At times, we have all felt misunderstood and like we misunderstand our partners and often the reason for a split is down to a lack of communication.  To his credit, my most recent boyfriend was fanatical about communication.  After every argument (of which there were many towards the end), he insisted we discuss the cause of contention.  He taught me to be a better communicator and explain my frustrations to avoid future arguments about the same thing.  Whilst our relationship didn’t turn out to be a success, we certainly both learnt from one another.  Over the last few weeks of our relationship, he would allow me the 20-30 mins cooling off time I need after a blow-out and then we’d chat.  Our ways of arguing and coping with the aftermath are frightfully different but I believe we learnt how to better understand the other’s point of view.

Dr Chapman (the author of the book and prominent counsellor) says we might not necessarily have the same love language as our partner, but by learning how our partner communicates love and how they receive it (and they ours), we can have more successful relationships.

So what are the 5 languages of love and how do we communicate with our partners?  (Taken from Dr Chapman and the book ‘Five Love Languages’).

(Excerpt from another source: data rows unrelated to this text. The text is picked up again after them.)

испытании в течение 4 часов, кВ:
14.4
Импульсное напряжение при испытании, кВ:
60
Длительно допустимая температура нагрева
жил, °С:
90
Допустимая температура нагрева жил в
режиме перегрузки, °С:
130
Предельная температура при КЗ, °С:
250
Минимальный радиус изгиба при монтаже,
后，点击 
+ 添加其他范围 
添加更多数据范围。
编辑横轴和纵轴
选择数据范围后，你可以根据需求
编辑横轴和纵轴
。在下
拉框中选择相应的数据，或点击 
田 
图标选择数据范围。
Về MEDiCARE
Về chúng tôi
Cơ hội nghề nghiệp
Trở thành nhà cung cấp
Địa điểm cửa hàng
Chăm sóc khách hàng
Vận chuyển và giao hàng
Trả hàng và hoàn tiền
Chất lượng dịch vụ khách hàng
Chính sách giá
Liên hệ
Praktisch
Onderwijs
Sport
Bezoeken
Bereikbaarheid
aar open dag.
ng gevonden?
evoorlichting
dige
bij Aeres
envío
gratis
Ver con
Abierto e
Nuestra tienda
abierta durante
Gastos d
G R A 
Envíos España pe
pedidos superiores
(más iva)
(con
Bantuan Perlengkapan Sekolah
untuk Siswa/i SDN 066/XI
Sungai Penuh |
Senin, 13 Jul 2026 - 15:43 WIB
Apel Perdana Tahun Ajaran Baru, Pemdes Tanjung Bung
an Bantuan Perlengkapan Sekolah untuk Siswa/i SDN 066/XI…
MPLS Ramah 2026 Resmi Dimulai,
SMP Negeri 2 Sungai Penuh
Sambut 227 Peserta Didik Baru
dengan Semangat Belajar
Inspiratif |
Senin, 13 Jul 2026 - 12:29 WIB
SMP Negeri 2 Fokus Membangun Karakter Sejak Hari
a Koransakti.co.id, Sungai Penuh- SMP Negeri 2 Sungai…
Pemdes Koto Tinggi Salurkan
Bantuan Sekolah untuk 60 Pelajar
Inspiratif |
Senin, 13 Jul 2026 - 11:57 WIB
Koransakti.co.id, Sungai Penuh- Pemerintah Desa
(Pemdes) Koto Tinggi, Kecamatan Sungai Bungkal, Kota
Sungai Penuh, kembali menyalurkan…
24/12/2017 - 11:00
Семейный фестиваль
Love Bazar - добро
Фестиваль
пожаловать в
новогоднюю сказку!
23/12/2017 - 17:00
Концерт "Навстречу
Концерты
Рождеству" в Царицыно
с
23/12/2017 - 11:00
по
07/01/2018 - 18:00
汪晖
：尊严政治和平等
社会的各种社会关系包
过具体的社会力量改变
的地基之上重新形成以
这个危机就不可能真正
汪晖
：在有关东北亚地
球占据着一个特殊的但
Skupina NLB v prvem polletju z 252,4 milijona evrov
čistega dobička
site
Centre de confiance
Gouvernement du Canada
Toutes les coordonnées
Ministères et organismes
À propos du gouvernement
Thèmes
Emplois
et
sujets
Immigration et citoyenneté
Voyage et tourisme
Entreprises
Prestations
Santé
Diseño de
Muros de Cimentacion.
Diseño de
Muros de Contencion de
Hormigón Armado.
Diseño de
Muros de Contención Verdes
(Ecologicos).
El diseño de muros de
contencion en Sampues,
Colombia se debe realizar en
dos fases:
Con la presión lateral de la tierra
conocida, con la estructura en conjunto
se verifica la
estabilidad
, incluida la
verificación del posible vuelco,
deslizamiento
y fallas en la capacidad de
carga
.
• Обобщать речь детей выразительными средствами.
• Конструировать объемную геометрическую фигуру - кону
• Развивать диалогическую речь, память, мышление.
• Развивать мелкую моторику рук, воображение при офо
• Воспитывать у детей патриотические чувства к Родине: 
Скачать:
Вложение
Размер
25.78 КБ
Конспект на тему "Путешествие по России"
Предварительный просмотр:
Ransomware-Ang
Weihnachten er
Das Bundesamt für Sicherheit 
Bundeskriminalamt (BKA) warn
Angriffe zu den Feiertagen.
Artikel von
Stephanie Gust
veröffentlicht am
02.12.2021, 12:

1. Words of affirmation (compliments)

    • Share encouraging words – develop an interest in something your partner is already interested in.
    • Communicate with kind words and forgiveness.
    • Be humble in your communication; having an ego battle with your partner will never end well.

 

2. Quality time (giving you undivided attention)

    • Don’t try and have a quality conversation on the sofa with the TV on or in bed with your phones.
    • Go out for dinner or a walk and talk.
    • Engage in quality conversation.  This doesn’t always mean having deep and meaningful discussions or talking about future plans or the state of the economic climate but do ask questions and share thoughts when talking about the everyday occurrences.
    • Learn to talk: express emotions connected to triggering events.  Don’t just always talk about the things that made you angry or upset, share your thoughts with why something a partner said or did made you happy, appreciated or loved.
    • Participate in quality activities.  As long as at least one of you wants to do it and the other is willing to do it, make sure both of you know why you’re doing it (to express love by spending time together).  Ask your partner what activities they’d like to do with you and try and plan this into your schedule.

 

3. Receiving gifts

    • For some, receiving physical gifts shows love.  Understand whether this is your partner’s love language and show them you care – it doesn’t have to cost the earth!
    • For others, the gift of being there, especially in times of crisis is evidence of being loved and valued in a partnership.

 

4. Acts of service (do things your partner would like you to do).

    • Arguments about household chores are occurring in homes across the world.  If this is how your partner receives love, do the bloody dishes and lug the hoover up the stairs.
    • Is there something your partner would prefer you to do in the bedroom?  Or would popping into your mother-in-law’s house be appreciated more than you expect?  These non-household chores can be a great way of showing love for your partner.

 

5. Physical touch

    • Understand how your partner likes to be touched.  It’s often said that the best sex toy is communication.  Learn what your partner likes and doesn’t’ like.  Ask if that’s okay and what they want more or less of.  But don’t just engage in physical touch as a lead up to sex.  A hug, snuggle on the sofa, playing with hair, etc, all effectively build intimacy – if this is what your partner craves!

 

As is often the case with any relationship, success stems from communication.  At times, the way we feel is the best way to communicate might not be the best way for our partners.  By talking with them and understanding how they feel loved and respected, hopefully we can have more enjoyable and fulfilling relationships.